Enquanto a pandemia avança, o consumo de pornografia aumenta exponencialmente na internet, bem como o mercado de jogos eletrônicos via streaming. O crescimento significativo de assinaturas nestes setores têm sido uma forma artificial de buscar uma forma alternativa de escapismo ao confinamento. Segundo a Organização Mundial de Saúde, o vício em jogos de videogame foi considerado um distúrbio, bem como o sexo compulsivo. Para muitos, a inesperada pandemia do Covid-19 justifica o consumo de coisas que podem dar algum tipo de prazer como a comida, a bebida, as compras e as drogas ilícitas, etecetera. Sem esquecer de mencionar o aumento do nosso tempo útil nas redes sociais e em aplicativos de mensagens que trazem para alguns um certo tipo de prazer.

Como lidar com a monotonia do cotidiano em tempos pandêmicos? É bem verdade que no Rio de Janeiro já iniciou a flexibilização da quarentena com a abertura do comércio, mas isso não significa que a angústia e a incerteza em relação ao futuro tenham se encerrado. Ultrapassamos a cifra de 72 mil óbitos ocasionados pelo vírus misterioso em todo território nacional sem a descoberta de uma vacina eficaz.

Por ora, continuamos seguindo as nossas rotinas, sobrevivendo, cada um como pode. No meu caso, eu encerro esse breve texto observando a minha taça abastecida por um vinho tinto chileno Malbec, que usualmente me acompanha nas minhas escritas e reflexões. Pois, não me encontro assim tão distante da realidade de outros semelhantes. E por que não?

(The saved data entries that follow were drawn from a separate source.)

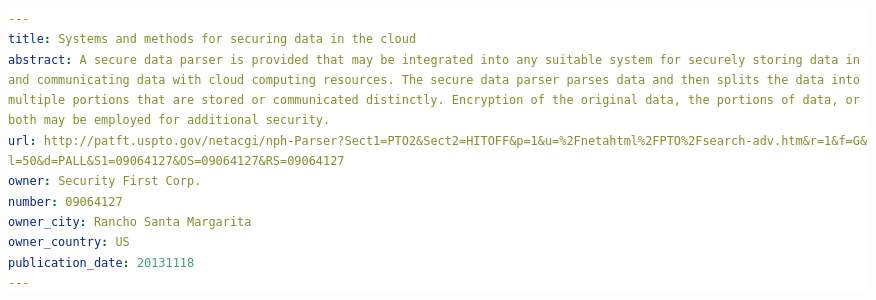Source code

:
 ```yaml
---
title: Systems and methods for securing data in the cloud
abstract: A secure data parser is provided that may be integrated into any suitable system for securely storing data in and communicating data with cloud computing resources. The secure data parser parses data and then splits the data into multiple portions that are stored or communicated distinctly. Encryption of the original data, the portions of data, or both may be employed for additional security.
url: http://patft.uspto.gov/netacgi/nph-Parser?Sect1=PTO2&Sect2=HITOFF&p=1&u=%2Fnetahtml%2FPTO%2Fsearch-adv.htm&r=1&f=G&l=50&d=PALL&S1=09064127&OS=09064127&RS=09064127
owner: Security First Corp.
number: 09064127
owner_city: Rancho Santa Margarita
owner_country: US
publication_date: 20131118
---
```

Um líquido tão precioso, presente nas festas de Baco, na transfiguração cristã do sangue divino e que possui um sentido histórico-antropológico para civilização ocidental bem que merece uma deferência especial. Então, encerro com uma homenagem do escritor alemão Johann Wolfgang von Goethe (1749-1832), um dos expoentes da literatura universal, que assim lhe fez essa bela homenagem em 1819: Sentado sozinho, haveria melhor lugar? O meu vinho. Bebo sozinho. Ninguém a me incomodar, e eu nas ideias a viajar.

Luciene Carris é historiadora e escritora.